Senator of Thailand
- Incumbent
- Assumed office 14 May 2019

Personal details
- Born: 28 October 1961 (age 64)
- Spouse: Pareena Kraikupt (div.)
- Relations: Dean Young Gultala
- Children: Four, including Adisara Gultula
- Parent: Upadit Pachariyangkun
- Alma mater: Skidmore College Vrije Universiteit Brussel
- Occupation: Businessman

= Upakit Pachariyangkun =

Upakit Pachariyangkun (อุปกิต ปาจรียางกูร; also spelt Uppakit Pachareeyangkun; born 28 October 1961) is a Thai businessman and senator, known for serving as chairman of United Power of Asia and Allure Group. He was appointed by Thailand's military junta, the National Council for Peace and Order, as a Senator of Thailand on May 24, 2019. In 2019, Upakit declared assets worth , making him as one of Thailand's wealthiest senator.

◆ **Given information**
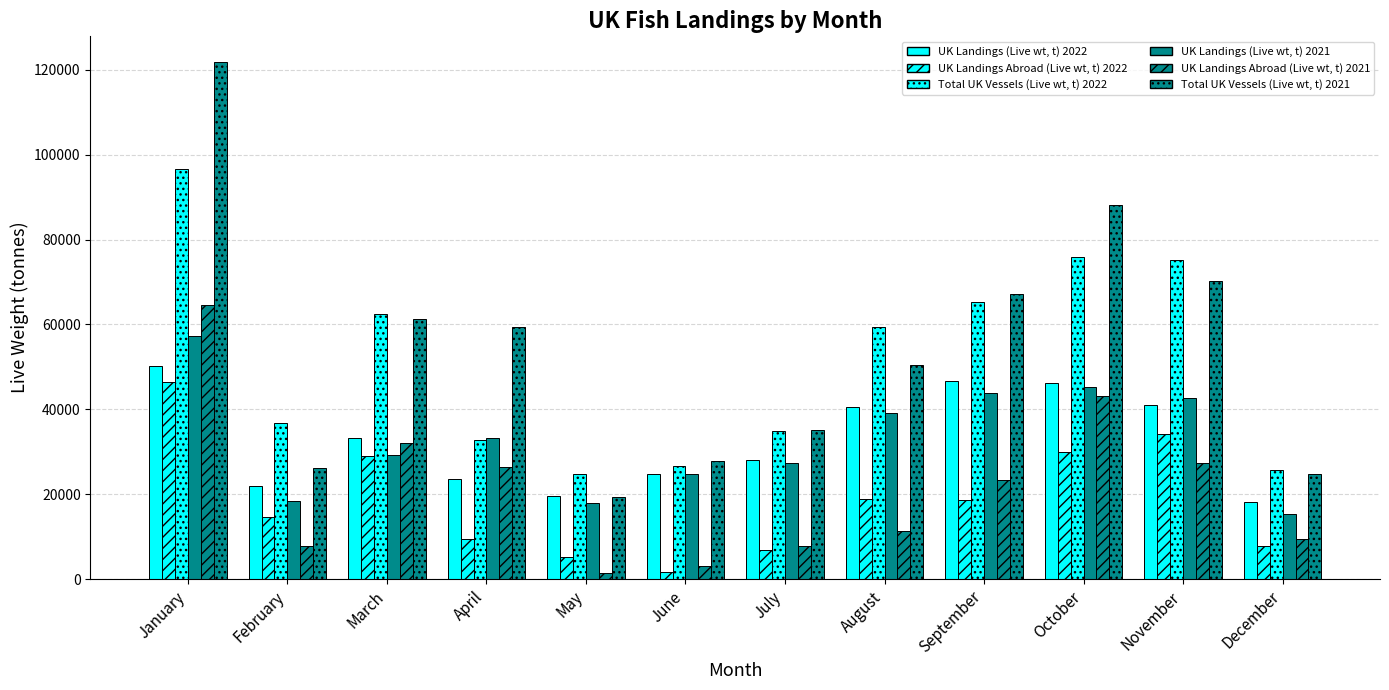

What value does the Total UK Vessels (Live wt, t) 2022 series have at April?

32812.0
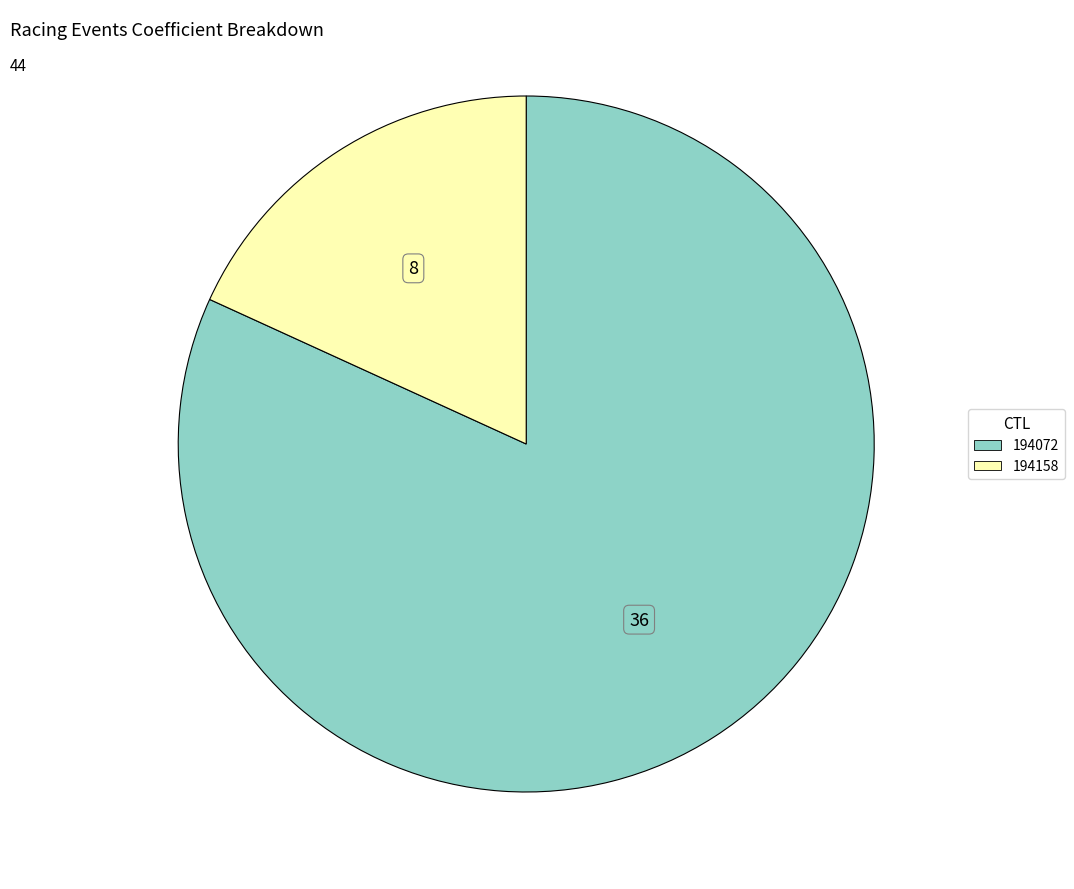

Which slice is the smallest?

194158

◆ **Questions on the material**
• 1. Using the Upakit Pachariyangkun profile above, decide whether each statement agrees with it: (a) He was born on 28 October 1961. (b) His occupation is given as lawyer. (c) He is known for serving as chairman of United Power of Asia and Allure Group. For each one, answer yes or no and quote the deciding words.
• 2. Answer these questions from the Upakit Pachariyangkun profile above:
(a) Which two schools are listed as his alma mater?
(b) What body appointed him as a Senator of Thailand?
(c) Who is listed as his parent?
• 3. Duplicate a passage from the Upakit Pachariyangkun profile above, beginning at the words "- Spouse: Pareena" and stopping after "Thailand's wealthiest senator.".

◆ **Solutions for each task**
• 1.
(a) Yes: "Born: 28 October 1961"
(b) No: "Occupation: Businessman"
(c) Yes: "known for serving as chairman of United Power of Asia and Allure Group"

• 2.
(a) Skidmore College and Vrije Universiteit Brussel
(b) Thailand's military junta, the National Council for Peace and Order
(c) Upadit Pachariyangkun

• 3.
- Spouse: Pareena Kraikupt (div.)
- Relations: Dean Young Gultala
- Children: Four, including Adisara Gultula
- Parent: Upadit Pachariyangkun
- Alma mater: Skidmore College Vrije Universiteit Brussel
- Occupation: Businessman

= Upakit Pachariyangkun =

Upakit Pachariyangkun (อุปกิต ปาจรียางกูร; also spelt Uppakit Pachareeyangkun; born 28 October 1961) is a Thai businessman and senator, known for serving as chairman of United Power of Asia and Allure Group. He was appointed by Thailand's military junta, the National Council for Peace and Order, as a Senator of Thailand on May 24, 2019. In 2019, Upakit declared assets worth , making him as one of Thailand's wealthiest senator.